Well that took you into this historical investigation. What did you find?
Well it was very interesting to me, so I looked up as much as I could find out about Julian Onderdonk and I learned quite a bit about him.
He was born in San Antonio in 1882. Some people know him as the bluebonnet artist. He has many paintings of bluebonnets and live oaks and rivers in the Texas Hill Country. When George W. Bush was president, I think he had four Julian Onderdonk paintings hanging in his office.
I became rather fascinated by that and then started trying to figure out when did he come here? Why did he come here? That led me into a lot of research regarding the property’s history.
I went back in the deed records as far as I could go. I actually reached out to some historical people in Medina and in Bandera and asked if they knew anything about this painting and this artist.
One of the people at the library in Bandera reached out to me and said, “I have something you’d be very interested in, why don’t you come in and take a look?”
I went in and she provided me with a 1928 Frontier Times article by a gentleman who was a settler at the time and also a Texas ranger during the 1870s. His name was Samuel Sutton. He described living on a property and having an encounter with Native Americans who appeared while he and his wife were washing clothes in the river and looked up on the bluff.

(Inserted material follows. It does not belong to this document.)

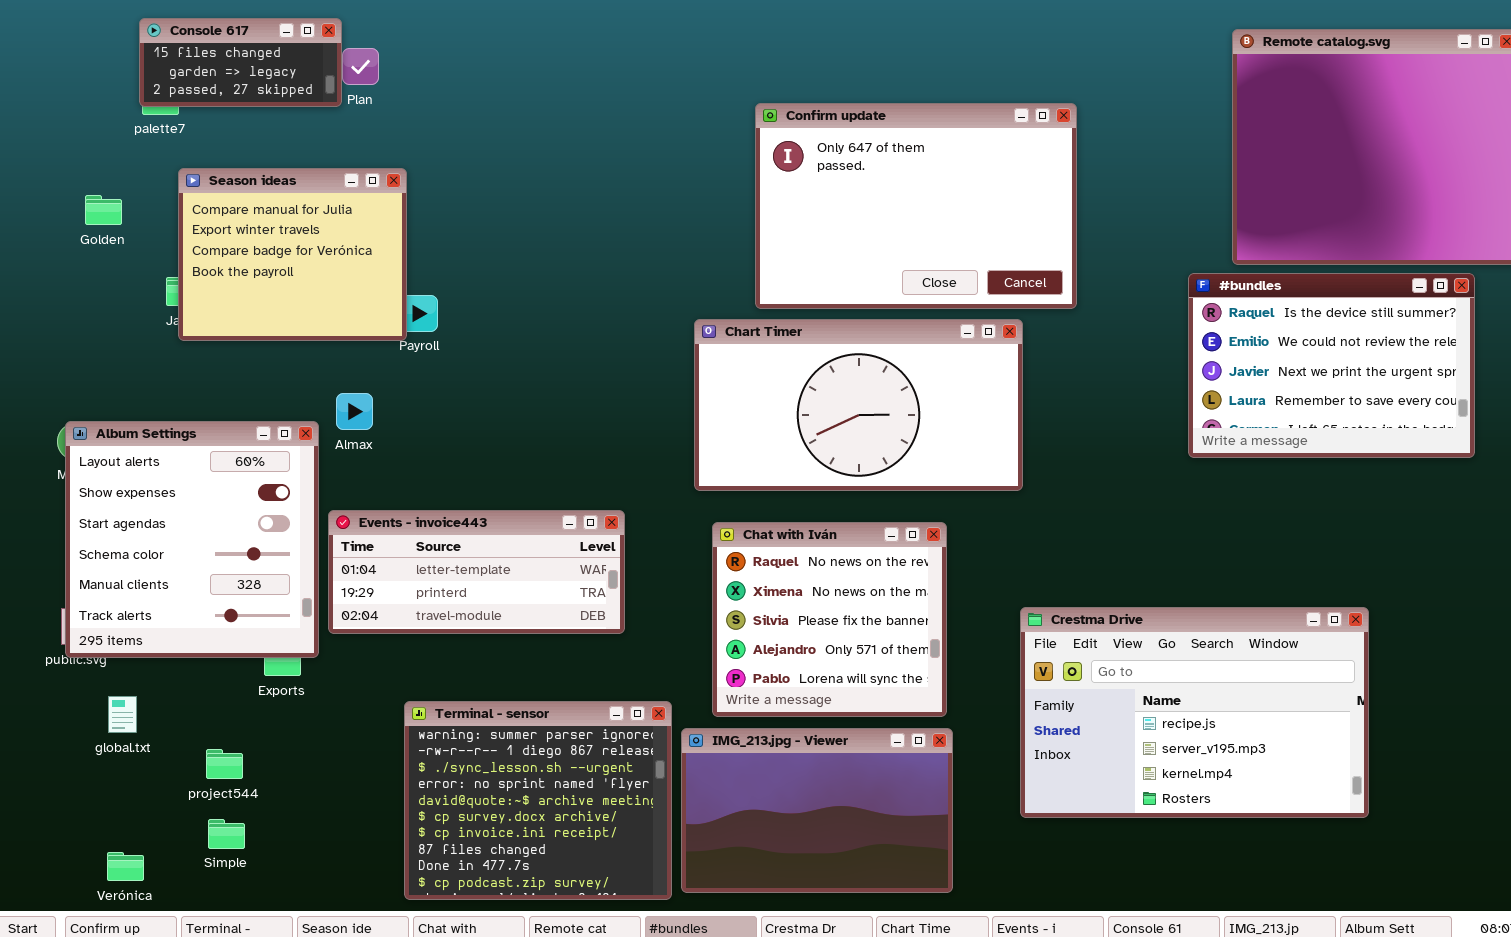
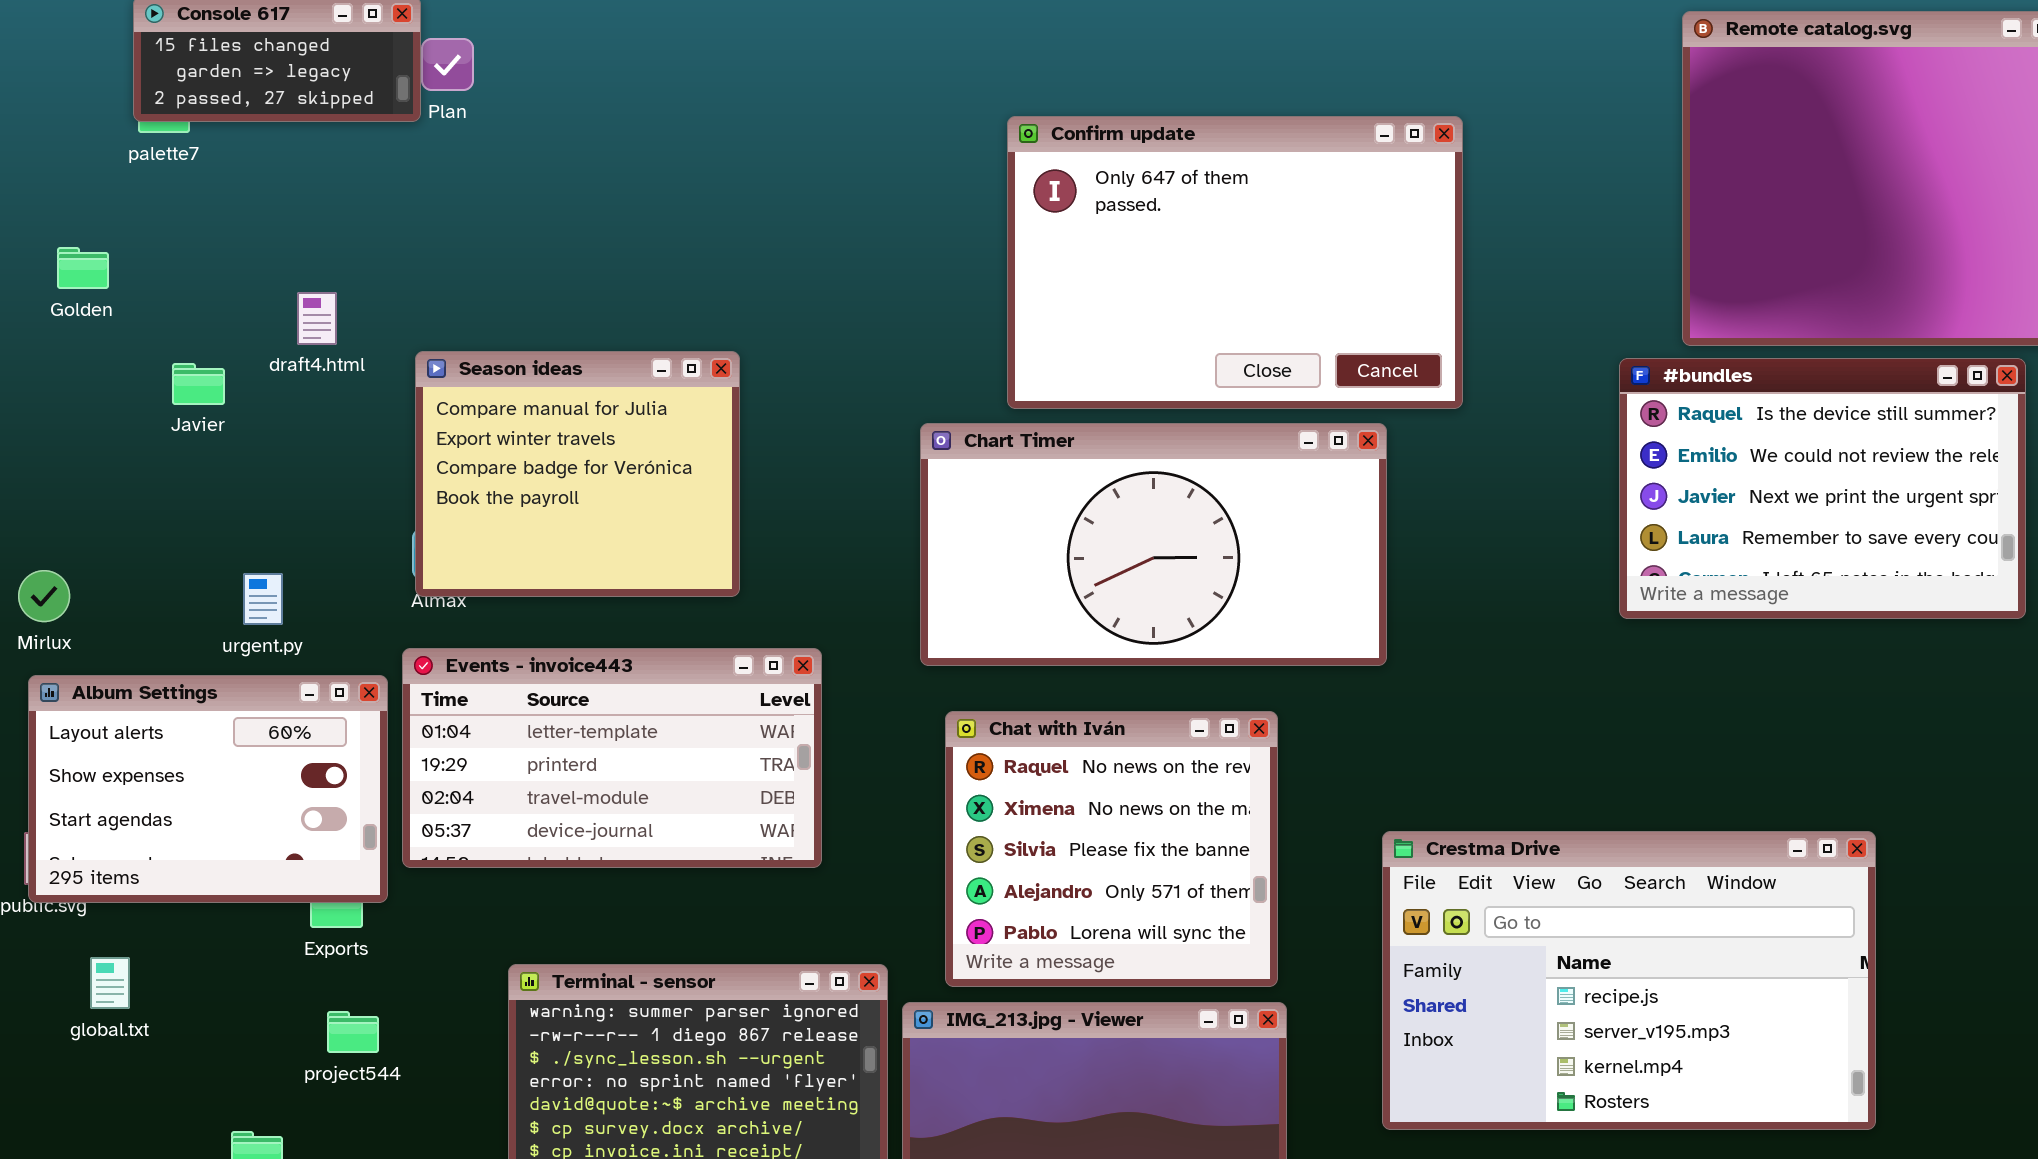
Season ideas: [178,168,407,341] -> [415,351,740,597], moved
Album Settings: [65,421,319,658] -> [28,675,388,903], resized
Events - invoice443: [328,510,625,634] -> [402,648,822,868], resized
project544: [206,749,243,779] -> [327,1011,379,1053], moved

And, of course, back in those days it was a little dangerous in Texas, so he was very nervous. He described this event and gave a good description of the property and what he described as our property. He described that at the time, the property was owned by a man named Williams and it was known as the Williams Ranch.
You discovered that there were other paintings that you believe happened on this same property?
Yes I think there are at least three and some of the titles are very revealing. For example, two that talk about the Williams Ranch.
So from my research into the history of the property at the time that Mr. Sutton was here and had his encounter with the Indians on the bluff, it was owned by the Williams family. So my theory — I don’t have any proof to fully establish this — but my theory is that Onderdonk was traveling around as he often did. He was painting and set up his easel in this area and painted these four paintings.
Unfortunately, I’ve not been able to identify the location of the other paintings, but I’ll tell you this: It looks very similar to this area just in general. So I believe it’s very plausible that he, on a trip out in this area, got out his easel and paints and painted the landscape.
You know, so much has changed over the centuries, but does this sort of show some continuity and just the beauty of the area that people have continued to appreciate?
I really do think that, and I think that’s very significant for a couple of reasons.
First of all, with regard to Julian Onderdonk, the locations of his paintings have changed so much over the past century that they really can’t be identified on the ground anymore.
This particular painting — I think, in my opinion — very clearly is identified with my property. So it’s among the only, I believe, paintings where we know the exact location of the painting. I think from a Texas art history standpoint, the painting is very significant from that view.
Then the other thing is that it’s, I think, a reminder that the Texas Hill Country that we see today is the same landscape that inspired one of Texas’s greatest artist.
With regard to our property, the land really hasn’t changed very much. The clouds still move across the hills the way they did in 1915 and it looks very similar as it did when he captured it with his paint and easel. I think that’s very important.